In July 1975 Hunt was indicted on obstruction of justice charges alongside his brother William Herbert Hunt, his lawyer Percy Foreman and others, after it was alleged that two private detectives had been bribed in return for their non-cooperation with the police. They were all acquitted.

==Business career==
Hunt played a significant role in the discovery and development of the oil fields in Libya, the more established oil enterprises' stake of which were nationalized by Muammar Gaddafi in 1973. This nationalization later resulted in the House of Lords decision in BP Exploration Co (Libya) v Hunt (No 2), [1983] 2 AC 352.

Hunt owned the Dallas-based Titan Resources Corporation, which is still involved in the exploration of oil in North Africa. He was chairman of Hunt Exploration and Mining Company (HEMCO).

==Silver manipulation==

Beginning in the early 1970s, Hunt and his brothers William Herbert and Lamar began accumulating large amounts of silver on COMEX through Brodsky and Associates. By 1979, they had nearly cornered the global market. In the last nine months of 1979, the brothers profited by an estimated US$2–4 billion in silver speculation, with estimated silver holdings of 100 e6ozt.

Primarily because of the Hunt brothers' accumulation of the precious metal, prices of silver futures contracts and silver bullion rose from $11 an ounce in September 1979 to $50 an ounce in January 1980. Silver prices ultimately collapsed to below $11 an ounce two months later. The largest single-day drop in the price of silver occurred on "Silver Thursday". In February 1985 the Hunt brothers were charged "with manipulating and attempting to manipulate the prices of silver futures contracts and silver bullion during 1979 and 1980" by the United States Commodity Futures Trading Commission (CFTC).

In September 1988 the Hunt brothers filed for bankruptcy under Chapter 11 of the Federal Bankruptcy Code largely due to lawsuits incurred as a result of their silver speculation.

In 1989, in a settlement with the CFTC, Nelson Bunker Hunt was fined $10 million and banned from trading in the commodity markets as a result of civil charges of conspiring to manipulate the silver market. This fine was in addition to a multimillion-dollar settlement to pay back taxes, fines and interest to the Internal Revenue Service for the same period. His brother William Herbert Hunt made a similar settlement.

==Politics==
Hunt was active in conservative political causes and was a member of the council of the John Birch Society. Among the candidates he supported financially were the fervent segregationists Sen. Strom Thurmond and George Wallace. Hunt was sharply critical of John F. Kennedy. He sponsored an advertisement in the Dallas Morning News when Kennedy visited Dallas in November 1963, accusing him of having "scrapped the Monroe Doctrine in favour of the 'Spirit of Moscow'". He played a key role in the 1968 presidential campaign in rejecting Wallace's first vice presidential choice, former Kentucky governor Happy Chandler, whom Hunt considered too moderate, and making possible the selection of Curtis LeMay. When LeMay balked at losing his salaried job if he joined the Wallace campaign, Hunt created a secret, $1 million trust fund to compensate LeMay for loss of income.

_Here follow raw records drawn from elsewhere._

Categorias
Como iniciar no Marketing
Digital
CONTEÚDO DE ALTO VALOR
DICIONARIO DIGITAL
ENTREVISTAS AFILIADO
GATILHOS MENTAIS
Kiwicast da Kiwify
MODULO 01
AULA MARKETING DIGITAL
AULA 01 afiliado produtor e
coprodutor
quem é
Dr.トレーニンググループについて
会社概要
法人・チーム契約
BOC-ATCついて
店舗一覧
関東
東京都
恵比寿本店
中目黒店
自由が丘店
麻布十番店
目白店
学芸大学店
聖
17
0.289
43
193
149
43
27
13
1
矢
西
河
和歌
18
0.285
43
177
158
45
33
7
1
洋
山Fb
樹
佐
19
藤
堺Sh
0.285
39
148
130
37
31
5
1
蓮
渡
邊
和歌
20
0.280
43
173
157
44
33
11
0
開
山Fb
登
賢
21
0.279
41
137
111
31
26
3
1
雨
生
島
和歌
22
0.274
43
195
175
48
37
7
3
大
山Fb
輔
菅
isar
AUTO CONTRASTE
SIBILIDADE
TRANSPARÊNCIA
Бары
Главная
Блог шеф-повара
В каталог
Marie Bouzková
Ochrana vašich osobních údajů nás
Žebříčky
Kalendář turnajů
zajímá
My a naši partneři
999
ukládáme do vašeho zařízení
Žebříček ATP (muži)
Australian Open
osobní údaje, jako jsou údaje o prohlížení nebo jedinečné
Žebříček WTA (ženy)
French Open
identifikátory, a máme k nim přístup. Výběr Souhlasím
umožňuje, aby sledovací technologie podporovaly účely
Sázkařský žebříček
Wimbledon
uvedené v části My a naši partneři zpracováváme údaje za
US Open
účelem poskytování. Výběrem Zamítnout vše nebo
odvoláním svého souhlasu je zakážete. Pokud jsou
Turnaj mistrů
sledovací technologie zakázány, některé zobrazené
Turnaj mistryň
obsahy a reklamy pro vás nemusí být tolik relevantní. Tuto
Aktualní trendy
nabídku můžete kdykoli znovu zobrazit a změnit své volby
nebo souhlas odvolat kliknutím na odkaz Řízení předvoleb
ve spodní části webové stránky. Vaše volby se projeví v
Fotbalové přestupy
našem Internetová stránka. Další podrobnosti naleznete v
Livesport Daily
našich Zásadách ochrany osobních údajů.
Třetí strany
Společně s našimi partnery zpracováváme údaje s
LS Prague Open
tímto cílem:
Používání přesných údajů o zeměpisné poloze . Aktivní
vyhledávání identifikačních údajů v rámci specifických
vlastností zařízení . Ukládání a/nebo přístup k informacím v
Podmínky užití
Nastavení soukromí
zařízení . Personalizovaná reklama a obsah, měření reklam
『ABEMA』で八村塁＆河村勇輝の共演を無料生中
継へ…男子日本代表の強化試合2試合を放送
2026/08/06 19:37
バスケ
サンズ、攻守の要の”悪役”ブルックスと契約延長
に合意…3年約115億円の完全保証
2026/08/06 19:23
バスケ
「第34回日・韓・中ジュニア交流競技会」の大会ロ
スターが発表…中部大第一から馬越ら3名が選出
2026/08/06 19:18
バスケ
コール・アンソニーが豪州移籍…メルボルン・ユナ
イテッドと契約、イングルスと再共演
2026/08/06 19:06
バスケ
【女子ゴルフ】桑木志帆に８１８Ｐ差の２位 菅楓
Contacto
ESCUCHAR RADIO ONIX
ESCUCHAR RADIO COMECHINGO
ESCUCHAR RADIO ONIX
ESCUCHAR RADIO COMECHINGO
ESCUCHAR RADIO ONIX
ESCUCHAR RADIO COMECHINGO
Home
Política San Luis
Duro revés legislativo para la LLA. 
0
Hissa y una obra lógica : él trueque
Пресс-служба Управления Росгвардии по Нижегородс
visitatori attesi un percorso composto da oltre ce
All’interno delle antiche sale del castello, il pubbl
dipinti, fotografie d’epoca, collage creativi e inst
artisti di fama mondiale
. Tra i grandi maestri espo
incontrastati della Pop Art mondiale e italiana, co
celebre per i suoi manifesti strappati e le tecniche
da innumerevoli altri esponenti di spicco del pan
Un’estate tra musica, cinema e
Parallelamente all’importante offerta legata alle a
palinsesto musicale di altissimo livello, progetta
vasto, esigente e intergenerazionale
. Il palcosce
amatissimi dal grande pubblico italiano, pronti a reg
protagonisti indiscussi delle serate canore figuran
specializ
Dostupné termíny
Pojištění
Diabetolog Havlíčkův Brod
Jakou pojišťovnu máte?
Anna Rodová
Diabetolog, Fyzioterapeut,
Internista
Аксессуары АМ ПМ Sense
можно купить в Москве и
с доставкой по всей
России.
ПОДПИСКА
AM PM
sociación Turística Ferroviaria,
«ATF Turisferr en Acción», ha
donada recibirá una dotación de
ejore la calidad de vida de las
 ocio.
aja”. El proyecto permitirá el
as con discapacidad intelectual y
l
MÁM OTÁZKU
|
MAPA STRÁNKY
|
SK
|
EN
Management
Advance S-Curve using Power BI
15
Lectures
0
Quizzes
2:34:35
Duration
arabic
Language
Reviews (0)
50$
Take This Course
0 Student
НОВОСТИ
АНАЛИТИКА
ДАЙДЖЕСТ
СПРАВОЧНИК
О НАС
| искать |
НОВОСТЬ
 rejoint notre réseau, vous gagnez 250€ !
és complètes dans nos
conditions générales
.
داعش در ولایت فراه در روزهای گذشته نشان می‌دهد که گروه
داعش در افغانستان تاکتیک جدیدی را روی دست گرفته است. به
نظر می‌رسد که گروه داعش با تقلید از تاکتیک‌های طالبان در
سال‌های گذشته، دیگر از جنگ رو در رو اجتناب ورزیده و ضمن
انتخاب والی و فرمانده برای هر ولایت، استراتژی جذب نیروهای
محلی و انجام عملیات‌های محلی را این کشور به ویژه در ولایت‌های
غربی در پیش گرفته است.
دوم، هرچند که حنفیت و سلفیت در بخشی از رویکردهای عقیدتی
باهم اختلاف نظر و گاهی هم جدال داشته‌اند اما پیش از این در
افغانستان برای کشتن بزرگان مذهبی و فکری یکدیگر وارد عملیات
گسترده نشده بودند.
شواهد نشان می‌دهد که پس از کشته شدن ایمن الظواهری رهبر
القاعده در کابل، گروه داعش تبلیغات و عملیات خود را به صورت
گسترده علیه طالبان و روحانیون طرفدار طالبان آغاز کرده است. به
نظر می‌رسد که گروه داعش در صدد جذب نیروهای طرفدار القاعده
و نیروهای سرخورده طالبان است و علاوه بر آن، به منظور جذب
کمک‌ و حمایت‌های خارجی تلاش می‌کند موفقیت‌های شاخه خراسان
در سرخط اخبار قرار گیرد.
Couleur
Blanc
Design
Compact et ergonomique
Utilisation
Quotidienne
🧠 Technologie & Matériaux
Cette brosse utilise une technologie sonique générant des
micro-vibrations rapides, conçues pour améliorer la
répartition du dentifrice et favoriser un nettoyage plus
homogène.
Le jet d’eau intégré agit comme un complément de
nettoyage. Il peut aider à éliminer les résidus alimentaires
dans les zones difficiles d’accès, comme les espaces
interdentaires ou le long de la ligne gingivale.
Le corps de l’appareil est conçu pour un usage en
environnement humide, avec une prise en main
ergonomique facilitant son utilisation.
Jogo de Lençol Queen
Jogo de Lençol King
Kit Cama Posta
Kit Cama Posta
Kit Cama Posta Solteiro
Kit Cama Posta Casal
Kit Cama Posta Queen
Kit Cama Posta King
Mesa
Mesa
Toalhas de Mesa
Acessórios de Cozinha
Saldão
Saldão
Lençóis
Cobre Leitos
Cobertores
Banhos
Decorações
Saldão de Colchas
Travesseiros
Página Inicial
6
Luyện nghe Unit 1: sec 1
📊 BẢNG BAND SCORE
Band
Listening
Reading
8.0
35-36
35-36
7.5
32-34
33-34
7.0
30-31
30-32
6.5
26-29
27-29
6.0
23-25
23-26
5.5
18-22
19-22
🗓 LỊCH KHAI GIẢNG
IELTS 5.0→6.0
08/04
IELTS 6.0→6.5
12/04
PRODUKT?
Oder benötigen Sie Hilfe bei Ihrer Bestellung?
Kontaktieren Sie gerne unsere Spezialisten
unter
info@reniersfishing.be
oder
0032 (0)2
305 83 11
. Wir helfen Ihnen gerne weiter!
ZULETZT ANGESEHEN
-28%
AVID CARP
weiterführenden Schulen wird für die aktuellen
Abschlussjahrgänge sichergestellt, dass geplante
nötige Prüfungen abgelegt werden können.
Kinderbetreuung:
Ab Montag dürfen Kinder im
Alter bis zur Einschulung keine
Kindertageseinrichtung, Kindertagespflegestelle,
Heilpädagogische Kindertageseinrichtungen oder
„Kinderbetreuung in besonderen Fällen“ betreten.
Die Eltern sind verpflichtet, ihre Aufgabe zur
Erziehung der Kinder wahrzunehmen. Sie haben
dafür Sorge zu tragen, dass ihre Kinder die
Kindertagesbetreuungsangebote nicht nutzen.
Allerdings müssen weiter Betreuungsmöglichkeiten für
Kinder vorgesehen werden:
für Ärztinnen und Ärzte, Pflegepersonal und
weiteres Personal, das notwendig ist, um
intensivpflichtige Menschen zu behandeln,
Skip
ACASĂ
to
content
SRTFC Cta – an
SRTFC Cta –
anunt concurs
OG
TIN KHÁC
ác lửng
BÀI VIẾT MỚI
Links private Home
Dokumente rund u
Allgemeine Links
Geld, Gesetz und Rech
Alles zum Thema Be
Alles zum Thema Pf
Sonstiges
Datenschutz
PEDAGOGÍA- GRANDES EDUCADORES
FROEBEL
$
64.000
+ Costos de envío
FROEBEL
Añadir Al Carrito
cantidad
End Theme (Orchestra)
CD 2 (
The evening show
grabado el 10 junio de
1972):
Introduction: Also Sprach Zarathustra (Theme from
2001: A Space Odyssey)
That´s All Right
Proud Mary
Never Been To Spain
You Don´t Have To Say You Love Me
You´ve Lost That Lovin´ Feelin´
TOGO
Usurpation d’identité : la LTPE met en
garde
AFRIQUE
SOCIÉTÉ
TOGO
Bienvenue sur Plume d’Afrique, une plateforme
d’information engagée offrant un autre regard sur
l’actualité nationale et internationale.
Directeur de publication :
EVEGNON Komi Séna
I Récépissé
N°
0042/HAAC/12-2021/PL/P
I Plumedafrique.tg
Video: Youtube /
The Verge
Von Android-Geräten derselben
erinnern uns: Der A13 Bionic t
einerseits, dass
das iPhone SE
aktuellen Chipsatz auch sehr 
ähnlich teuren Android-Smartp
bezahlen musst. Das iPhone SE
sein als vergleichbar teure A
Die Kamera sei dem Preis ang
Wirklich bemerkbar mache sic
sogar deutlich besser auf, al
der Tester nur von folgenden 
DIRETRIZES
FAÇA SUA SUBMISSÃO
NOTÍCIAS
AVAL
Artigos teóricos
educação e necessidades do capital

Hunt mentored Zahid Bashir, former spokesman and press secretary to the Pakistani Prime Minister, in oil trading. He was one of the main sponsors of the conservative organization Western Goals Foundation, founded in 1979 by General John K. Singlaub, journalist John Rees, and Democratic Congressman from Georgia Larry McDonald. During the mid-1980s, he contributed almost half a million U.S. dollars to The National Endowment for the Preservation of Liberty (NEPL), a conservative fundraising organization later heavily implicated in the Iran–Contra affair. Hunt was past chairman of the board of the Bible Society of Texas and the past chairman of, and significant contributor to Campus Crusade for Christ International's "Here's Life" Campaign (1976–1980), as well as providing a $3.5 million loan guarantee for the 1979 Campus Crusade film Jesus. In 1981 he was a founding member of the Council for National Policy.

==Thoroughbred horse racing==
In 1955, Hunt bought his first thoroughbreds and by the 1970s his breeding program had become one of the world's largest and most productive. Winner of the U.S. Eclipse Award for Outstanding Breeder in 1976, 1985, and 1987, he owned the 8000 acre Bluegrass Farm in Lexington, Kentucky, and raced thoroughbreds in Europe and North America. Among his horses, Hunt bred or raced Vaguely Noble, Dahlia, Empery, Youth, Exceller, Trillion, Glorious Song, Dahar and Estrapade.

In 1973 and 1974, Hunt was the British flat racing Champion Owner and in 1976 won The Derby with Empery.

The United States National Thoroughbred Racing Association (NTRA) awarded Hunt the title of "legendary owner-breeder". Overall, Hunt bred 158 stakes winners and either bred or owned 25 champions.

Hunt's bankruptcy forced him to liquidate his thoroughbred operations. A 1988 dispersal sale of 580 horses at Keeneland Sales brought in $46,911,800, at that time the highest amount in the history of thoroughbred auctions. In 1999, he returned to thoroughbred ownership, spending a total of $2,075,000 on 51 juveniles and yearlings. At the time he said, "At my age, I don't plan to do any breeding or buy a farm, I just want to have some fun and try to get lucky racing."